A solution will not come for free and we will need to pay for it. I am strongly in favour of a contributory benefits system and in normal circumstances that should always apply. If you work hard, pay into the system all your life, I do not think it is right, or even moral, to see everything you have worked for taken away. It’s what we used to call national insurance. If you don’t pay in, well that’s a different story. With home ownership becoming beyond reach for millions of people, how will we come up with a system for those who don’t have homes to lose to pay for their later care? Greater minds than mine will have to come up with solutions. As we know, doing nothing is not an option.

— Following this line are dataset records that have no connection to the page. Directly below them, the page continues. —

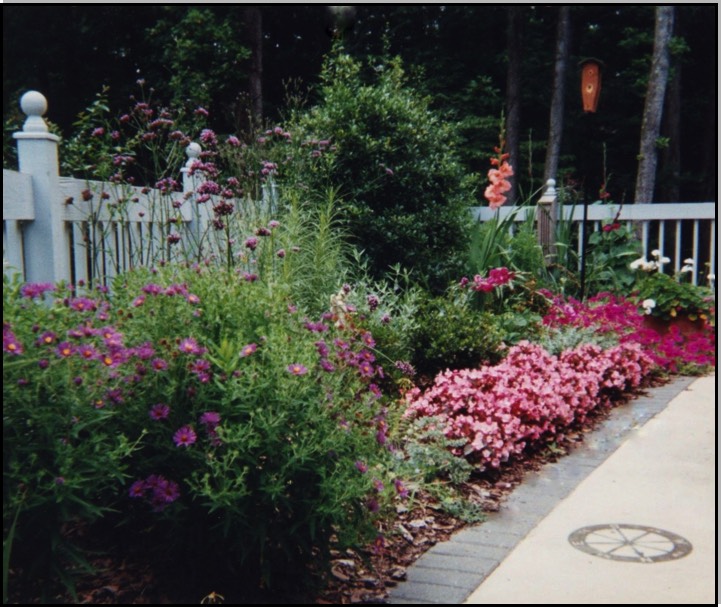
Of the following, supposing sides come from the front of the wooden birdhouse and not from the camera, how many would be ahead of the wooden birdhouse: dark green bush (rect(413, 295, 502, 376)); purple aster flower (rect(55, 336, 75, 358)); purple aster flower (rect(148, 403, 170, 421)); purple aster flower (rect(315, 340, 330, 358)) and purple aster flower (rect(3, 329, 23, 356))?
5

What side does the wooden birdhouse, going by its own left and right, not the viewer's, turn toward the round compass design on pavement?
front

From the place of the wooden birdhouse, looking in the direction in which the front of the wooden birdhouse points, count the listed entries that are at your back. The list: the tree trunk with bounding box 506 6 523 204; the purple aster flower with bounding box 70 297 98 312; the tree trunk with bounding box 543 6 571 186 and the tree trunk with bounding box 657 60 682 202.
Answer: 3

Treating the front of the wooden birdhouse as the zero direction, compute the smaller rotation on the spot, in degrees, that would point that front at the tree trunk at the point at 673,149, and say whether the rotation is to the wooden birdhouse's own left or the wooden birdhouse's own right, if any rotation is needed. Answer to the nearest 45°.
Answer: approximately 180°

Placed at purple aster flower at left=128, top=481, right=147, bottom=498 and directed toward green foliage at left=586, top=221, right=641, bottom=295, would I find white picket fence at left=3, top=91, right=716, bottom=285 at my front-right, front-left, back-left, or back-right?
front-left

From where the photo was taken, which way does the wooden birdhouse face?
toward the camera

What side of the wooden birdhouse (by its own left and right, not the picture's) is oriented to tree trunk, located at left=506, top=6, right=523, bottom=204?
back

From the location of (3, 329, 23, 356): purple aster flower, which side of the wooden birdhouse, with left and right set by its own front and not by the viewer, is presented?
front

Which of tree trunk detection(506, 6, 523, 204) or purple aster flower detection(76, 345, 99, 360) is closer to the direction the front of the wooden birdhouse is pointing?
the purple aster flower

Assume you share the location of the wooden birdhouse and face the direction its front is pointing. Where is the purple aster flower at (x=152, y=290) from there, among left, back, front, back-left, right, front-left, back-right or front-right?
front

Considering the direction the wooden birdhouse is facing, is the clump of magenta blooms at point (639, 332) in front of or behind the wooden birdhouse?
in front

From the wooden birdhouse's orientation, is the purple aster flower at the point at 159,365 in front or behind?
in front

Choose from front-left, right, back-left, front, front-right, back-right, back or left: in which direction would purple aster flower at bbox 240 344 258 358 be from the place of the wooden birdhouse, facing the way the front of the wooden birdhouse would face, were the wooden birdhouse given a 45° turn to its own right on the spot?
front-left

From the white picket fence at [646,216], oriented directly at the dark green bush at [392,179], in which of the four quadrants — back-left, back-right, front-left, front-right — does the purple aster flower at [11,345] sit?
front-left

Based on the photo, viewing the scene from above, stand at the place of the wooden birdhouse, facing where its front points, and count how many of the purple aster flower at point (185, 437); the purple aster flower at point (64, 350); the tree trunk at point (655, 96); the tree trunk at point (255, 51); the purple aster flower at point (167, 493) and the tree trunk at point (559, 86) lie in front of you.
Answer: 3
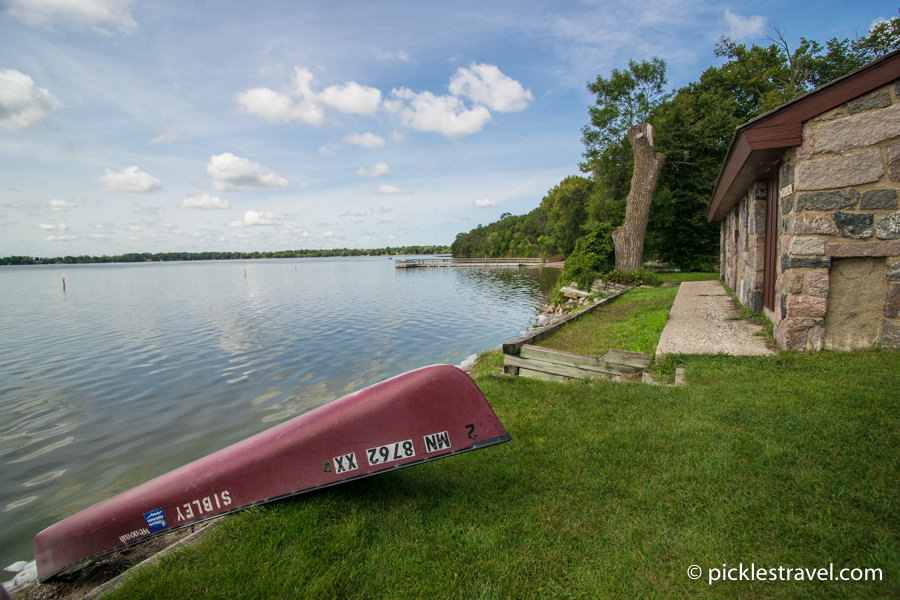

I am very concerned about Theresa May’s Tory government, which has lurched as far to the right, maybe even further to the right, than Margaret Thatcher and even Ukip. She talks the talk about “a country that works for everyone” (this slogan must be repeated by all Tory MPs until it embeds itself into the public psyche, like “long term economic plan” and “taking back control”) but her actions suggest the exact opposite. We must do more on mental health by doing less is not a catchy slogan but it sums up May’s modus operandi. I hope that is not her attitude towards social care.

Call it a “death tax”, call it what you like. The reality that the collapse in social care is a national scandal, as it is when people are forced to sell their own homes to pay for their own care. The longer we leave things, the more expensive solutions will become. And if the Mail and Express blow a gasket about it, well frankly who cares?